Problem 2.15 For the leveling shown below, calc .. Solved,
2.15 For the leveling shown.. 2.15 For the leveling shown below, calculate adjusted reduced levels for all points in the level table Expert Answer ♥♥♥ ANSWER 2.15 For all station, HPC = known Reduced Level + Backside Reduced level/RL = HPC – (IS or FS) Now, for calculation Checks, (Sum of all backside/BS) – (Sum of all Foreside/FS) = (Last reduced level/RL) – (First reduced level/RL) = 7.528 – 7.009 = 66.636 – 66.117 = 0.519 For correction Net Correction = Actual final RL – Calculated final RL = 62.629 – 66.636 = -4.007 Number of stages = No of BS = No of FS = 4 in this case There4, correction = = = -1.00175 Correction in stage one (red) = 1 X Correction = -1.00175 // // two (green)= 2 X Correction = -2.0035 // // three (yellow) = 3 X Correction = -3.00525 // // Four (blue) = 4 X Correction = -4.007 For all Reduced Levels, Corrected RL = Calculated RL + Correction 2.15 For the leveling shown .. solved.
2.13, A digital level was checked for collimation error using …Solved
2.13, A digital level was checked for collimation error using a two-peg test and the following results were obtained.

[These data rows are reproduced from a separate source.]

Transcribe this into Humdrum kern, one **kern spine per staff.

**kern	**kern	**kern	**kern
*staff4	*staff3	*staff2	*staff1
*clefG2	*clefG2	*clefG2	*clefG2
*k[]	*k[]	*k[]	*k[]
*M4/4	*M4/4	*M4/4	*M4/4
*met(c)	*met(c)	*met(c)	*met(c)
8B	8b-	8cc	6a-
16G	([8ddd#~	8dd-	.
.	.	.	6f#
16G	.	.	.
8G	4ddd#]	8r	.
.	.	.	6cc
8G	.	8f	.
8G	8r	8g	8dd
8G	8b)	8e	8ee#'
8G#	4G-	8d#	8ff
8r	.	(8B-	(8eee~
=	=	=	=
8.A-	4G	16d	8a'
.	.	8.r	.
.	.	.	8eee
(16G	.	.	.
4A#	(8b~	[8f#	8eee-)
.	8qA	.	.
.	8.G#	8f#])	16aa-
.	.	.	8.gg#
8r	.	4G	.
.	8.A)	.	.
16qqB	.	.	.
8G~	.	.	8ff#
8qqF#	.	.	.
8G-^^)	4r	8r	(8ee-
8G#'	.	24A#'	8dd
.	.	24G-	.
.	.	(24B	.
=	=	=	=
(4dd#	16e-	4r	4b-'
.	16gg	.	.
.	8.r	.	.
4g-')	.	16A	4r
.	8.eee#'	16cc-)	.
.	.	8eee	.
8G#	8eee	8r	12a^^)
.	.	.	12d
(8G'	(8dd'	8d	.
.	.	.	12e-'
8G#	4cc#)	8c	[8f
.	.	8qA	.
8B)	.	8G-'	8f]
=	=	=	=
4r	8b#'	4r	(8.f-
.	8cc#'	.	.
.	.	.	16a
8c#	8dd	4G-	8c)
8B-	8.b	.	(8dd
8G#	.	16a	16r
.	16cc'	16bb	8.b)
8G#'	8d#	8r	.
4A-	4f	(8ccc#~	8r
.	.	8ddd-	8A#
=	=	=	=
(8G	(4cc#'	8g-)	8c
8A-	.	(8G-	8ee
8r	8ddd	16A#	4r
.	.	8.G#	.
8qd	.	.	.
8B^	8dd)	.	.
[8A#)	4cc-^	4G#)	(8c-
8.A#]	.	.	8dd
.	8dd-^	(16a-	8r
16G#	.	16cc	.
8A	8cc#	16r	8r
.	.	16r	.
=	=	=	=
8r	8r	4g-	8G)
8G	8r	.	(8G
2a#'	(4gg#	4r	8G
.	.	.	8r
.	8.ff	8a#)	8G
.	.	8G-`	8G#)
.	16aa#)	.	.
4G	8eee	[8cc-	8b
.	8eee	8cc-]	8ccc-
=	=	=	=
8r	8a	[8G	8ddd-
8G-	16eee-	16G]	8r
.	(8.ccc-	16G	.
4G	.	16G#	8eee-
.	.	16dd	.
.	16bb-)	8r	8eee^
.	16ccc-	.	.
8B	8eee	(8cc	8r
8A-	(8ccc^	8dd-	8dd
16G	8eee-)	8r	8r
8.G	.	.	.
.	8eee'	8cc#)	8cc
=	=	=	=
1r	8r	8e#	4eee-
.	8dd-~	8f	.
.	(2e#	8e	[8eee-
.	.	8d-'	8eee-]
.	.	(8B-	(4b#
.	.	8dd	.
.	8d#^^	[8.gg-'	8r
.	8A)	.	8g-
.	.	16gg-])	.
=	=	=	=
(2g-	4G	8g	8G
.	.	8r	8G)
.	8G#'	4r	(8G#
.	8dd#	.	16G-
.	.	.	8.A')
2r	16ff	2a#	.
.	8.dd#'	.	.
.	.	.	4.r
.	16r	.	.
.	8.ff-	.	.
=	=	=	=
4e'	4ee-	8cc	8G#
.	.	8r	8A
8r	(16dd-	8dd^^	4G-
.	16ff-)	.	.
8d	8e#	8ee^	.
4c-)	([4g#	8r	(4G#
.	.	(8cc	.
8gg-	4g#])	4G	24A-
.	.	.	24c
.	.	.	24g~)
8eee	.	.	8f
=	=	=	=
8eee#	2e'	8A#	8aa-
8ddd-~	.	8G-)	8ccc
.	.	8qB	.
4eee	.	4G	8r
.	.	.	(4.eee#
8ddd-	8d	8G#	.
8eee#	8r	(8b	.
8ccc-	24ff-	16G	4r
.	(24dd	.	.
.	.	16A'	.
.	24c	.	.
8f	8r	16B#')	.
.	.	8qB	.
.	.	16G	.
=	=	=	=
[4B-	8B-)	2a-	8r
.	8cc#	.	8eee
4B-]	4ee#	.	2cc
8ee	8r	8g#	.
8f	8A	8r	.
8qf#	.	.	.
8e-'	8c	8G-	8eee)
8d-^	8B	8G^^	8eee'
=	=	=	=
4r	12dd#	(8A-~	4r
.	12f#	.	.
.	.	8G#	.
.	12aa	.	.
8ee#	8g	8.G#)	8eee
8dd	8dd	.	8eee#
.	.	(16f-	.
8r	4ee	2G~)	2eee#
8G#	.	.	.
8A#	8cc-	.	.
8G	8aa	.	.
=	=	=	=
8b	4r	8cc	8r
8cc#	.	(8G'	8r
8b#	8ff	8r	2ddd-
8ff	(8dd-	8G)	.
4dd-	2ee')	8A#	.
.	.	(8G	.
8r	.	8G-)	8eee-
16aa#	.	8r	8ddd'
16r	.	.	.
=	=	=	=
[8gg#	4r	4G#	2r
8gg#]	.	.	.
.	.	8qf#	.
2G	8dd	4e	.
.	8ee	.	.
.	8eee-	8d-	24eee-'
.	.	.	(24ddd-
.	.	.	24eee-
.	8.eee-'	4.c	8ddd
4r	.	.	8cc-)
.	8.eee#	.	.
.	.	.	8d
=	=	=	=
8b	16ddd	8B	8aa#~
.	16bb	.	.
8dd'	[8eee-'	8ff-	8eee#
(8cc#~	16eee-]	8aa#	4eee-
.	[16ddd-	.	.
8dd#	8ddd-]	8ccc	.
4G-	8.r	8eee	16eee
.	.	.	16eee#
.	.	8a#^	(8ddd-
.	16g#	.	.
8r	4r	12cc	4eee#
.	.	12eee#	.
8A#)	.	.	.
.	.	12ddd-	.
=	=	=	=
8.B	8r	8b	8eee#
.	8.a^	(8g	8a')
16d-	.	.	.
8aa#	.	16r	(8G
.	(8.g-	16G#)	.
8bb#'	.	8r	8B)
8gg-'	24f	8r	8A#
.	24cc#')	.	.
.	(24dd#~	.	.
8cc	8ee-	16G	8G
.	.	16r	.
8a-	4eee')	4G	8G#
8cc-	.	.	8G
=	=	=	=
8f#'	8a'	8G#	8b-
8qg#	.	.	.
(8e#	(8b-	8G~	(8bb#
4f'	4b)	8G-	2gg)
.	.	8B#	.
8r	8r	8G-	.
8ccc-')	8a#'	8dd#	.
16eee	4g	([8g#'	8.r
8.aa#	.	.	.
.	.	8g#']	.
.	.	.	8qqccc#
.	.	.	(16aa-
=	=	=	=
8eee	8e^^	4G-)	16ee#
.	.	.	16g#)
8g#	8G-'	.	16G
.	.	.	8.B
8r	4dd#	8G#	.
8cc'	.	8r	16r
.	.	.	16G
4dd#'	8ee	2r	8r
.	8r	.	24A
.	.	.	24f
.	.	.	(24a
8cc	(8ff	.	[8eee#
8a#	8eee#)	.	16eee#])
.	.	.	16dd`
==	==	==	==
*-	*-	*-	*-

With the level midway between two pegs B1 and B2 which are 40 m apart: Staff reading at B1 = 1.476 m Staff reading at B2 = 1.432 m Level set up 10 m from B2 along the line B1–B2 extended: Staff reading at B1 = 1.556 m Staff reading at B2 = 1.472 m Calculate the collimation error in the level and the readings that would have been obtained with the level in the second position close to B2 had it has been in perfect adjustment. Expert Answer.♥♥♥ A digital level was checked.. answered.